Many believed that nothing happened on Y2K
Ray Valladares • December 31, 2019
There were actually hundreds of Y2K-related incidents.

The tabloids published fake news and stirred the public into a frenzy. "Planes falling from the sky, the electrical grid failing and food supplies will be depleted", they said.
Despite all that, we had a job to do, and we were expected to do it well.
Y2K, one of the longest projects I worked on up to that point in my career. We knew what needed to be done, it wasn’t about the complexity it was the long hours and tedious work with precise focus to complete the task of reviewing, testing, and implementing new code into applications and the supporting infrastructure.
Recently, publishers have tried to recall the events of 20 years ago, this article captures what happened the way I remember.

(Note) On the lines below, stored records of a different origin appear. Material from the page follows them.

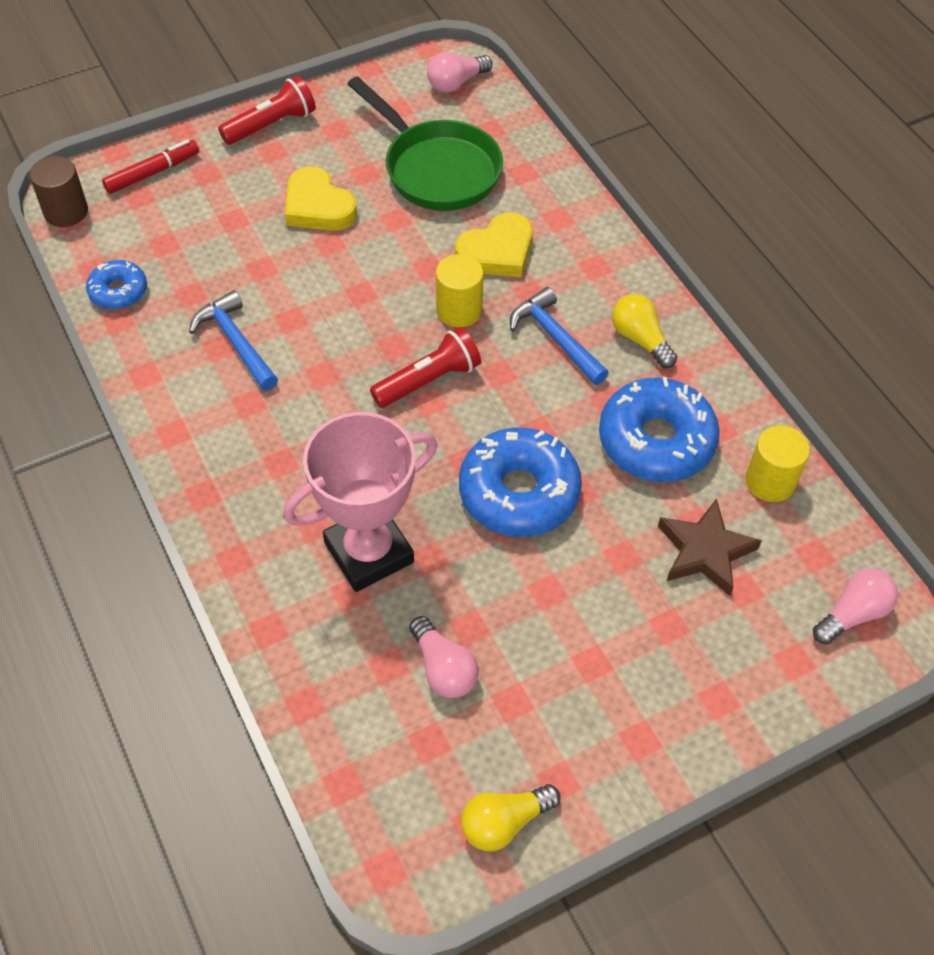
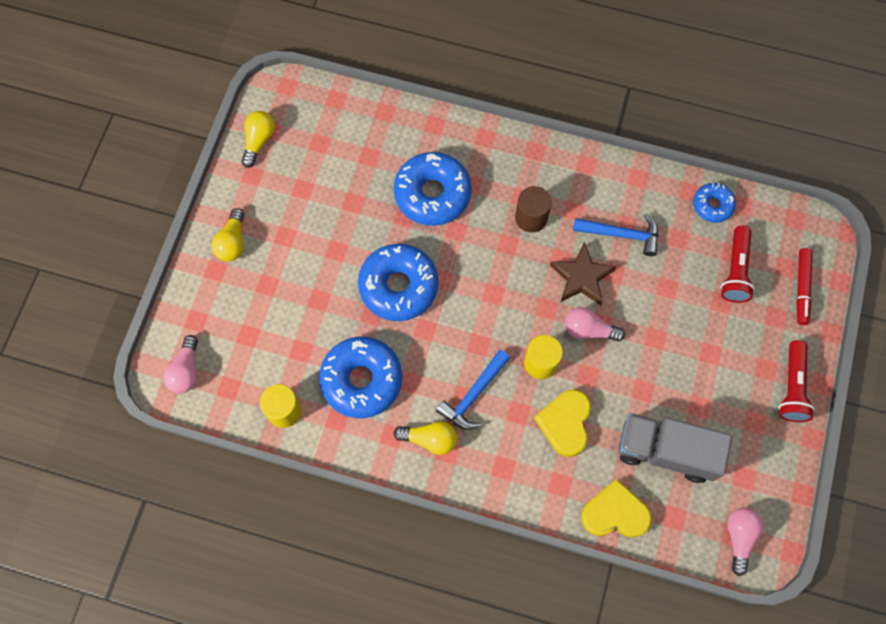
camera: 135 degrees right, 15 degrees up
(66, 211) = (804, 221): brown cylinder -> brown cylinder (531, 218)
(318, 206) = (692, 356): yellow heart -> yellow heart (615, 513)
(369, 552) = (432, 194): pink trophy -> blue donut
(429, 380) = (507, 305): red flashlight -> red flashlight (735, 270)
(437, 169) = (666, 451): green pan -> grey truck
(443, 668) = (345, 176): pink light bulb -> pink light bulb (589, 330)
(555, 338) = (473, 395): blue hammer -> blue hammer turned 120 degrees clockwise
(665, 715) = (232, 242): none -> yellow light bulb
(705, 551) = (283, 338): brown star -> brown star (581, 277)

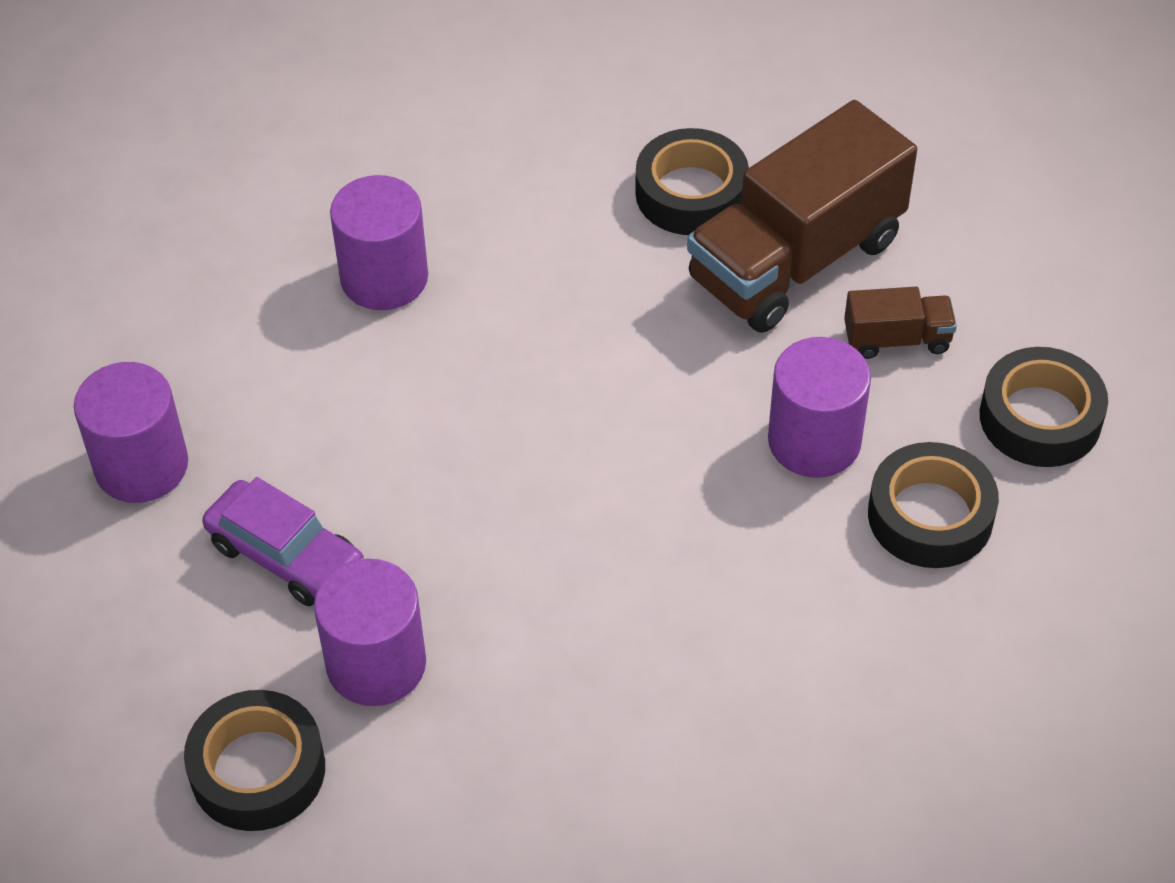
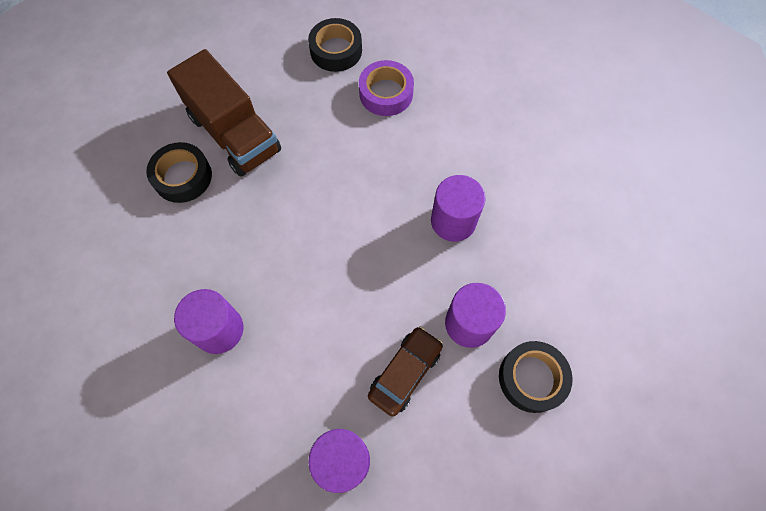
camera: 90 degrees left, 15 degrees up
(286, 555) = (405, 372): purple car -> brown car
(814, 441) = (344, 133): purple cylinder -> purple cylinder (453, 221)
(897, 339) = (288, 97): brown truck -> none
(930, 515) = (386, 93): black tape -> purple tape

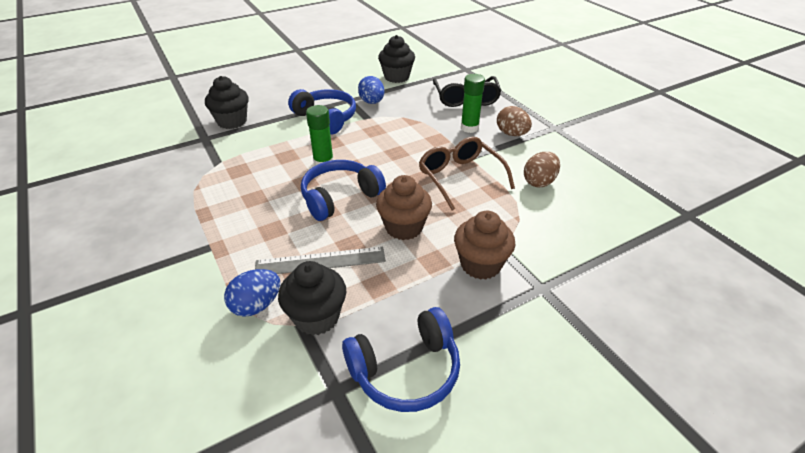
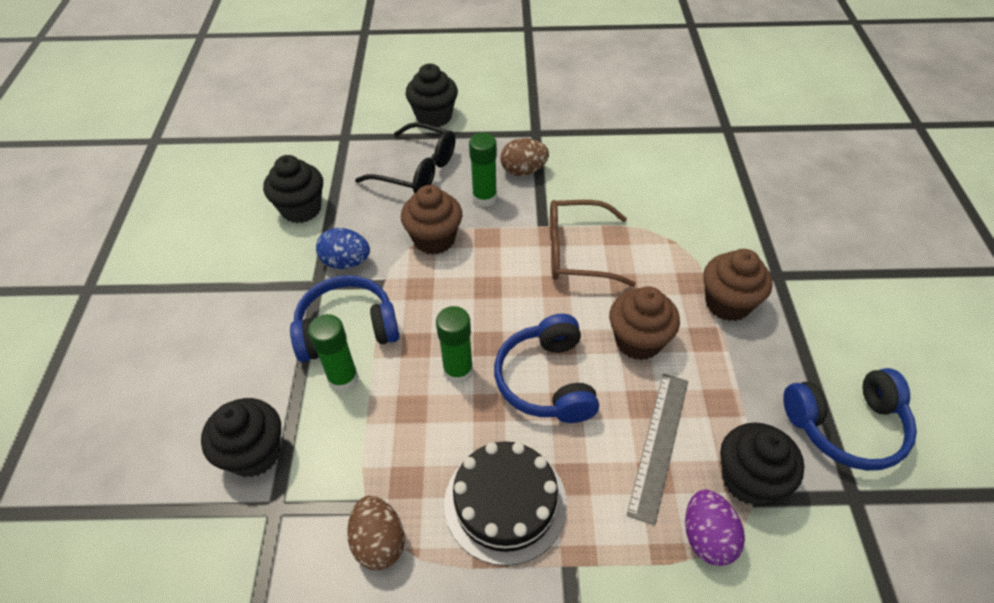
camera: 60 degrees left, 10 degrees up
(241, 208) = (505, 503): none -> black cake
(256, 305) = (707, 537): blue egg -> purple egg
(292, 129) = (343, 378): none -> green glue stick
(406, 370) = (846, 426): blue headphones -> blue headphones turned 75 degrees clockwise
(416, 122) = (434, 239): none -> brown cupcake
(519, 88) = (434, 117): none -> black cupcake
(539, 182) = (623, 195): brown egg -> brown egg (379, 542)

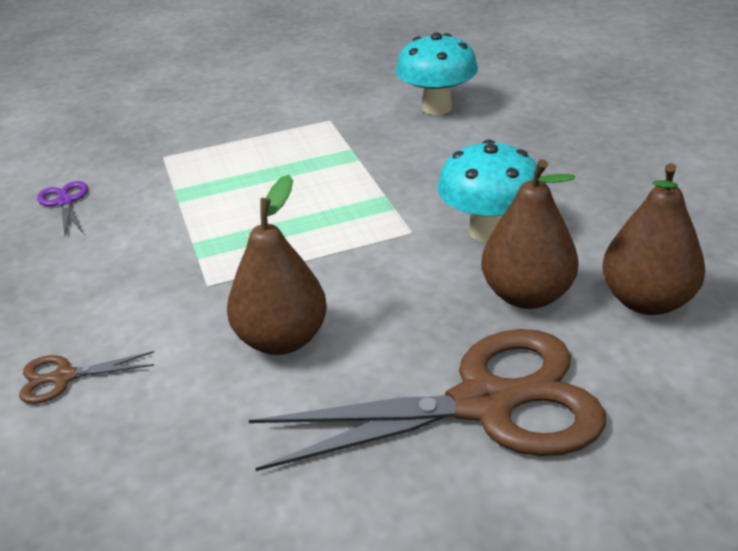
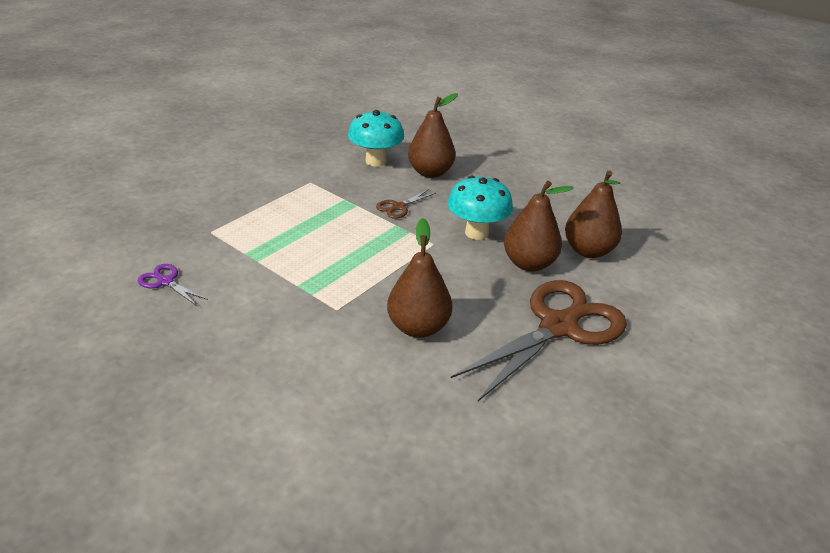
camera: 35 degrees left, 0 degrees up
(63, 377) = (299, 394): brown scissors -> brown scissors (398, 207)
(499, 135) = (430, 172): none -> brown pear

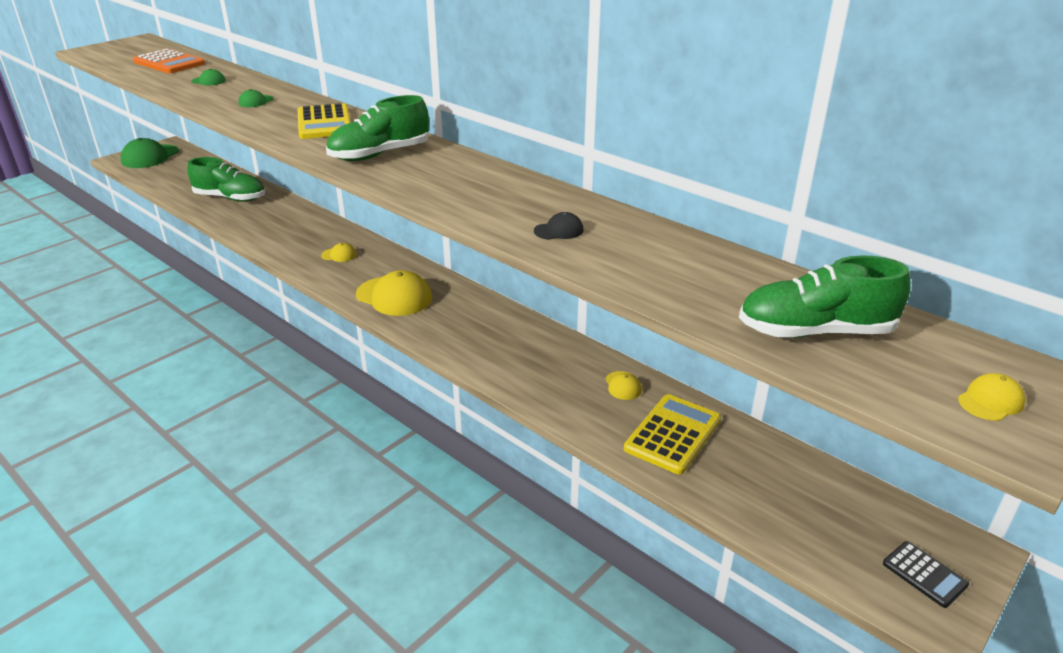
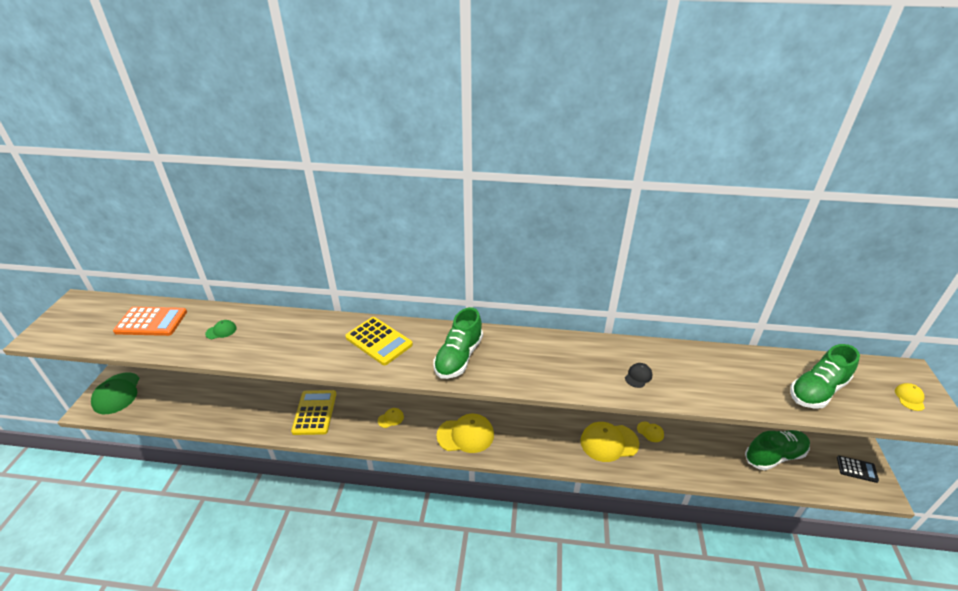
camera: 35 degrees left, 5 degrees up
(230, 198) = (245, 405): green shoe -> green shoe (774, 456)
(255, 101) = (295, 339): green cap -> none
(551, 371) = (609, 442): none -> yellow cap
(673, 434) = (702, 451): yellow calculator -> yellow calculator (315, 412)

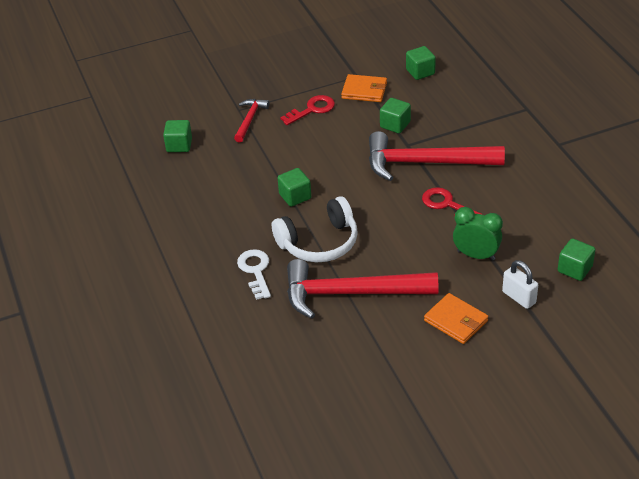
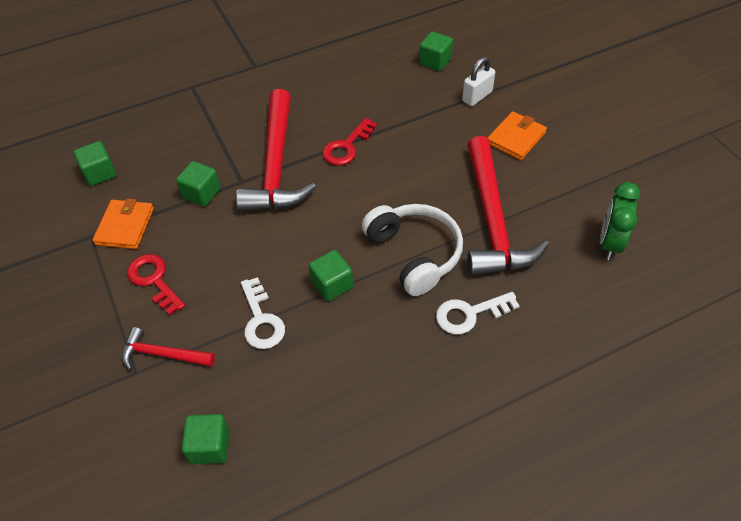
camera: 95 degrees left, 10 degrees up
(269, 162) = (261, 320): none -> white key
(476, 255) = (423, 124): green clock -> green clock (609, 243)

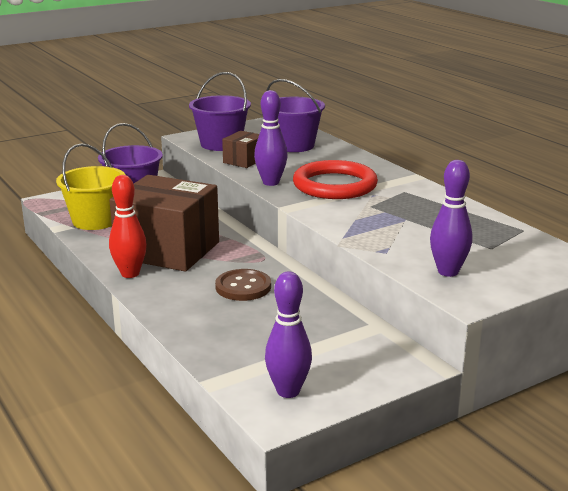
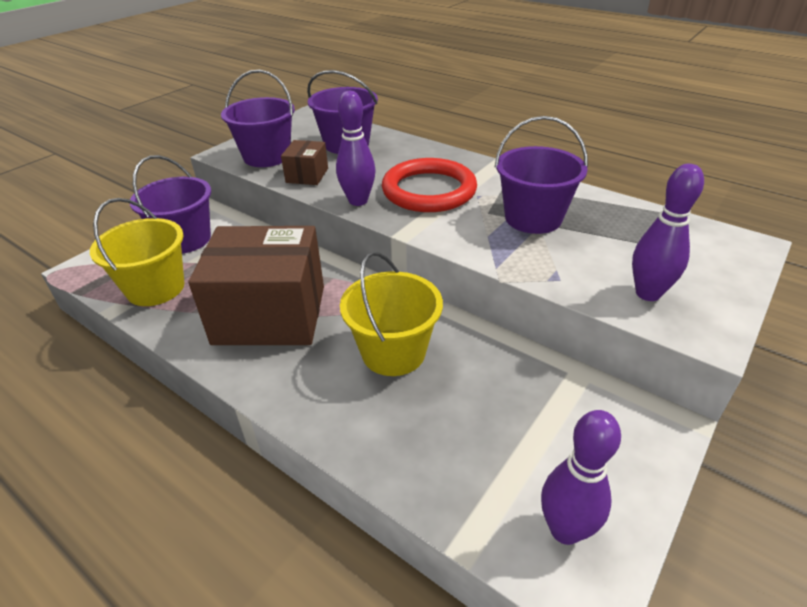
camera: 20 degrees left, 15 degrees up
(130, 274) = (243, 368): red bowling pin -> none
(243, 287) = (393, 352): brown button -> yellow bucket
(404, 215) = (533, 218): none -> purple bucket

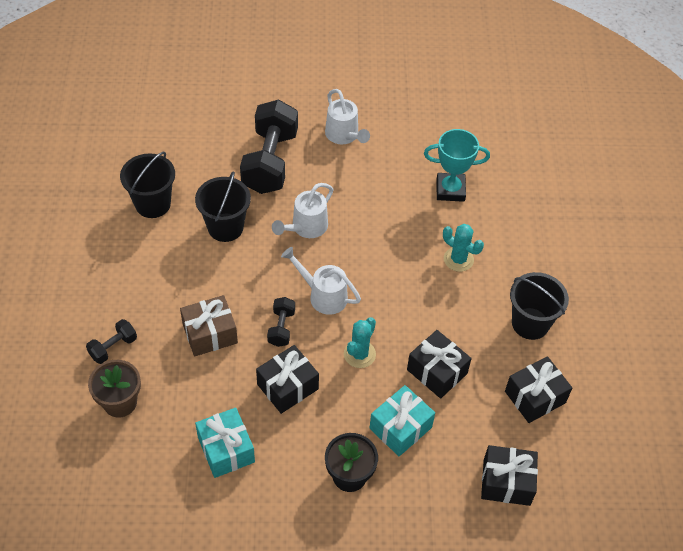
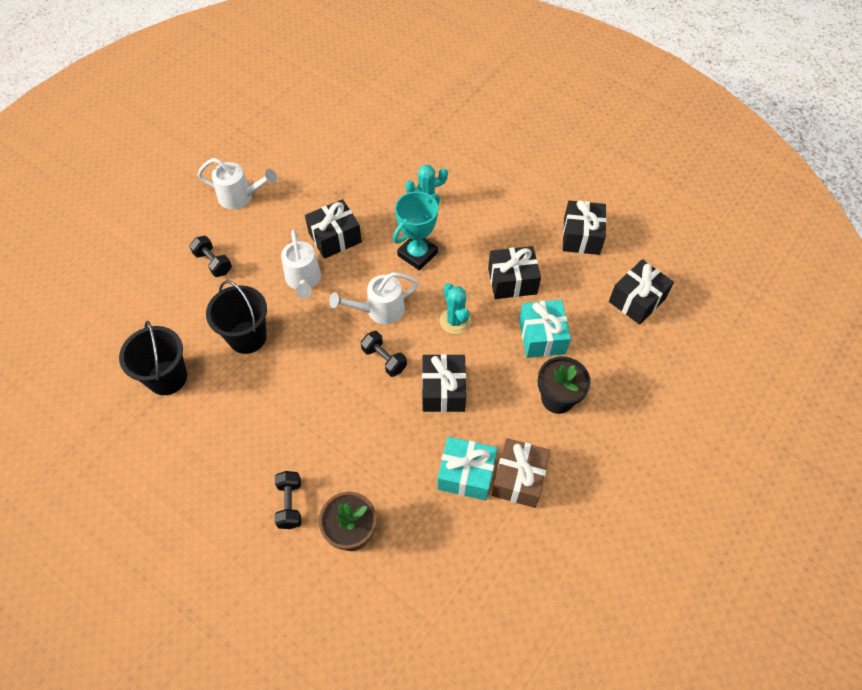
camera: 50 degrees left, 5 degrees up
(210, 334) = (343, 416): brown gift -> brown gift (519, 479)
(270, 162) = (213, 263): black dumbbell -> black dumbbell, size x0.46
(363, 221) = (335, 237): none -> black gift
(450, 190) = (360, 166): turquoise trophy -> turquoise trophy (417, 254)
(530, 323) = (519, 198): black bucket -> none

"A legion of programmers and IT professionals squashed the millennium bug by checking and rewriting millions, if not billions, of lines of code. Best practices and solutions were liberally shared between the government and businesses, and carefully constructed contingency plans were put in place just in case the bug was still lurking in some systems.
And while many believed that “nothing happened,” there were actually hundreds of Y2K-related incidents. These included problems at more than a dozen nuclear power plants, delays in millions of dollars of Medicare payments, ATM issues worldwide and problems with the Defense Department’s satellite-based intelligence system. That problems were fixed quickly is largely attributable to the small army of programmers who spent the first hours of the year 2000 monitoring sensitive systems.
People rose to the challenge in 2000. That’s not something to laugh at, that’s something to celebrate."